Monday, April 3, 2017

High-achieving students to be honoured at PM House

Claiming the enforcement of the PM’s Education Reforms Programme in the federal capital is delivering the goods, the premier’s daughter, Maryam Nawaz, has congratulated the students, who secured top positions in the recent middle and eighth grade examinations conducted by the Federal Directorate of Education and said she would invite them to the PM House to honour them.


Maryam Nawaz oversees the PMERP, which was launched in the Islamabad Capital Territory in December 2015 to upgrade or put up buildings, computer labs, playgrounds and other facilities at government schools and colleges, besides providing them with buses.

The FDE regulating ICT schools had announced the results of the centralised annual fifth and eighth grade examinations on March 31 showing a pass rate of over 90 per cent.

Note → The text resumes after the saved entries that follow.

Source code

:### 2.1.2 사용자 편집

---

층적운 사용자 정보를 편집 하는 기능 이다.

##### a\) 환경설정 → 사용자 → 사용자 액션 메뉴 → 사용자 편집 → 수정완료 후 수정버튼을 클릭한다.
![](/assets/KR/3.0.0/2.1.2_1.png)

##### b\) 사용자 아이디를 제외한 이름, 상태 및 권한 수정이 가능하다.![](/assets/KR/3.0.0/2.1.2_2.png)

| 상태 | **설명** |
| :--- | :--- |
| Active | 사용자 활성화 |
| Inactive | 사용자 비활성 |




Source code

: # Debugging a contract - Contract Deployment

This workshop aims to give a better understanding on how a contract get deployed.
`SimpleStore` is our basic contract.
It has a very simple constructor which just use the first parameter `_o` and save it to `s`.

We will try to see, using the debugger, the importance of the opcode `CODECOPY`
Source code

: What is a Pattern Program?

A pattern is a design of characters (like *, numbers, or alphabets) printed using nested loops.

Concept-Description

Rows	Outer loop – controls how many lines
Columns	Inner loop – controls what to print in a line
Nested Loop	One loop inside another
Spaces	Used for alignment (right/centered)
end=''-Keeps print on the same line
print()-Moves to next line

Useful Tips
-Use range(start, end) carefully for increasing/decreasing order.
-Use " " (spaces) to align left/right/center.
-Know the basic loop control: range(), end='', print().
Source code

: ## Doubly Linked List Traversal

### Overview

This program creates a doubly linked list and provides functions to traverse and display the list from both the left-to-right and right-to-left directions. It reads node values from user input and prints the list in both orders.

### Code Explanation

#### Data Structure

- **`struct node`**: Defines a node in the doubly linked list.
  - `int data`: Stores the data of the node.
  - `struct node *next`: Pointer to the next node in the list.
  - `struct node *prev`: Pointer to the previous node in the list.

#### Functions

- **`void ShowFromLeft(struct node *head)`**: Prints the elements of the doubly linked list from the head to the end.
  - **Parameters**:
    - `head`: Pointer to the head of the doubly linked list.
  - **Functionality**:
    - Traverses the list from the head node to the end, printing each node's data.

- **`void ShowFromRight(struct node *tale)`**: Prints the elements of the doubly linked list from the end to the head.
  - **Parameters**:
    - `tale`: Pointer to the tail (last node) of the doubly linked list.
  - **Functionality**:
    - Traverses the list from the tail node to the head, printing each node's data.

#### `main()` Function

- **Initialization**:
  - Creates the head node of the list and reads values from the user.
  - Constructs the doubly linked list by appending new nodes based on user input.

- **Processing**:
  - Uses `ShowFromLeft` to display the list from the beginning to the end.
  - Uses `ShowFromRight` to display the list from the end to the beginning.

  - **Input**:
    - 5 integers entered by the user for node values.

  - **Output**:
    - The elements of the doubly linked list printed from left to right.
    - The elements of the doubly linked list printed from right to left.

The students of Islamabad’s model schools and colleges and private educational institutions, and private candidates had sat the exams held in February. In a message on Twitter, an online news and social networking service, Maryam Nawaz congratulated the top exam position holders.

She attributed the good exam results to the PMERP saying the reforms had begun to bear fruit. “(There’s) a huge improvement in the exam results with implementation of PM Education Reforms Programme.”

The PM’s daughter said she would invite the high-achieving students to the PM for ‘shabash’ (commendation). “The public sector (schools) students have beaten their counterparts in the private sector in grade 5 centralised exams,” she said, adding that the students of federal government schools had also shown excellent results in the middle standard exams.

Maryam Nawaz said computer laboratories were being established in 107 government schools of Islamabad’s rural areas as an information and communications technology for girls initiative under the PMERP, while the remaining girls’ schools in Islamabad would be covered soon to the benefit of around 90,000 girls. She said 97 teachers were to be recruited for training as master trainers by the Microsoft Corporation, an American multinational technology company.